--- Input data Enclosed Below ---

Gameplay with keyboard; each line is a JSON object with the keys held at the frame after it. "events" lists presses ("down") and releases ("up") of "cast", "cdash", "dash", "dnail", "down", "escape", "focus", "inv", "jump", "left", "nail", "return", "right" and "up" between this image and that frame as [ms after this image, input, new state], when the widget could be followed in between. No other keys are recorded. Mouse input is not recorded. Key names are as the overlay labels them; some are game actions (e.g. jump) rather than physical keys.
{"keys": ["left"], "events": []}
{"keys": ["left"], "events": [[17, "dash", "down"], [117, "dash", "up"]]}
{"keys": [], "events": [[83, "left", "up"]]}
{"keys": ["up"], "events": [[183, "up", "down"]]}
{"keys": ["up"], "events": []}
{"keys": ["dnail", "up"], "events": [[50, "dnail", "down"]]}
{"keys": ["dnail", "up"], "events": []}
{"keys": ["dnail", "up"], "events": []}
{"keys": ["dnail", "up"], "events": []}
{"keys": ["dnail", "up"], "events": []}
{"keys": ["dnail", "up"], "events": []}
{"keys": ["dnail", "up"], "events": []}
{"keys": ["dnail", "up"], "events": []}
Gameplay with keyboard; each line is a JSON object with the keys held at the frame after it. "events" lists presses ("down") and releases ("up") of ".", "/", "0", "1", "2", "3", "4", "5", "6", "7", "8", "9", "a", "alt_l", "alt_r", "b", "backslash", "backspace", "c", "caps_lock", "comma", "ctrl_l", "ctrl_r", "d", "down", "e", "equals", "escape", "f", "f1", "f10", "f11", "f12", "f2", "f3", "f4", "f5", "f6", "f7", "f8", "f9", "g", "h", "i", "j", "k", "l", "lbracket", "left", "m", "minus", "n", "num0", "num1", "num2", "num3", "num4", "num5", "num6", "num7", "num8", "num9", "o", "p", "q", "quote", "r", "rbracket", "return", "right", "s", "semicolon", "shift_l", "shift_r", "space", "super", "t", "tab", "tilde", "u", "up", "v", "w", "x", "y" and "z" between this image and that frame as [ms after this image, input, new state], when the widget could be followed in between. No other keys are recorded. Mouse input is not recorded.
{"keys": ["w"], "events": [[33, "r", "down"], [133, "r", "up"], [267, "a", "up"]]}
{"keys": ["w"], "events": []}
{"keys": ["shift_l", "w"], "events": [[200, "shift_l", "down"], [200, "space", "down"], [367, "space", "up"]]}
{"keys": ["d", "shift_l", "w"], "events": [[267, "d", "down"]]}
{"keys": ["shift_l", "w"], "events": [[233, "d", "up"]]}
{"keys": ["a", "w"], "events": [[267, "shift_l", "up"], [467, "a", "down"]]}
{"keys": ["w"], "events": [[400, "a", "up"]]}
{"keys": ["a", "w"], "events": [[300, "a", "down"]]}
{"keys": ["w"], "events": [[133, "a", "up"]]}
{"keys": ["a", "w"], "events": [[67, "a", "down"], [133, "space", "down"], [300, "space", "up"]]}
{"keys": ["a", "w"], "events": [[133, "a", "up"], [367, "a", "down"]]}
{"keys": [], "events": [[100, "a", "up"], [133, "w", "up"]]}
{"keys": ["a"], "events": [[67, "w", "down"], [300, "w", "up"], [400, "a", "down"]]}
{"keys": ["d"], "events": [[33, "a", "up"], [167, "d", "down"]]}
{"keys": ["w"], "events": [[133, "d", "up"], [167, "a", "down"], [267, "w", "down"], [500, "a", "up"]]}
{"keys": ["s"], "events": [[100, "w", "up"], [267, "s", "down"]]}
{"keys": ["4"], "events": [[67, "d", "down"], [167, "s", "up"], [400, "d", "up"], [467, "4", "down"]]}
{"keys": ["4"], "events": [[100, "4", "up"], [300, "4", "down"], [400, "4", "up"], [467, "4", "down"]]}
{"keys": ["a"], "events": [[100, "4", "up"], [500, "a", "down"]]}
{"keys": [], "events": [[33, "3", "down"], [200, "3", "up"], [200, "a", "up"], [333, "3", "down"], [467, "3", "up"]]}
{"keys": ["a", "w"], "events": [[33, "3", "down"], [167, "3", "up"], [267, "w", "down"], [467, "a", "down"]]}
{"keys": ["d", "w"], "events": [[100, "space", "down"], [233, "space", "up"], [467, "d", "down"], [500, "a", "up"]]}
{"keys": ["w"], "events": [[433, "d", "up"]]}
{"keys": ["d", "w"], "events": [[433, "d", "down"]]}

--- End of Enclosed Input data ---

Goal of the exercise:
What lines of the data contain the string "space"? List them.

Your response:
Gameplay with keyboard; each line is a JSON object with the keys held at the frame after it. "events" lists presses ("down") and releases ("up") of ".", "/", "0", "1", "2", "3", "4", "5", "6", "7", "8", "9", "a", "alt_l", "alt_r", "b", "backslash", "backspace", "c", "caps_lock", "comma", "ctrl_l", "ctrl_r", "d", "down", "e", "equals", "escape", "f", "f1", "f10", "f11", "f12", "f2", "f3", "f4", "f5", "f6", "f7", "f8", "f9", "g", "h", "i", "j", "k", "l", "lbracket", "left", "m", "minus", "n", "num0", "num1", "num2", "num3", "num4", "num5", "num6", "num7", "num8", "num9", "o", "p", "q", "quote", "r", "rbracket", "return", "right", "s", "semicolon", "shift_l", "shift_r", "space", "super", "t", "tab", "tilde", "u", "up", "v", "w", "x", "y" and "z" between this image and that frame as [ms after this image, input, new state], when the widget could be followed in between. No other keys are recorded. Mouse input is not recorded.
{"keys": ["shift_l", "w"], "events": [[200, "shift_l", "down"], [200, "space", "down"], [367, "space", "up"]]}
{"keys": ["a", "w"], "events": [[67, "a", "down"], [133, "space", "down"], [300, "space", "up"]]}
{"keys": ["d", "w"], "events": [[100, "space", "down"], [233, "space", "up"], [467, "d", "down"], [500, "a", "up"]]}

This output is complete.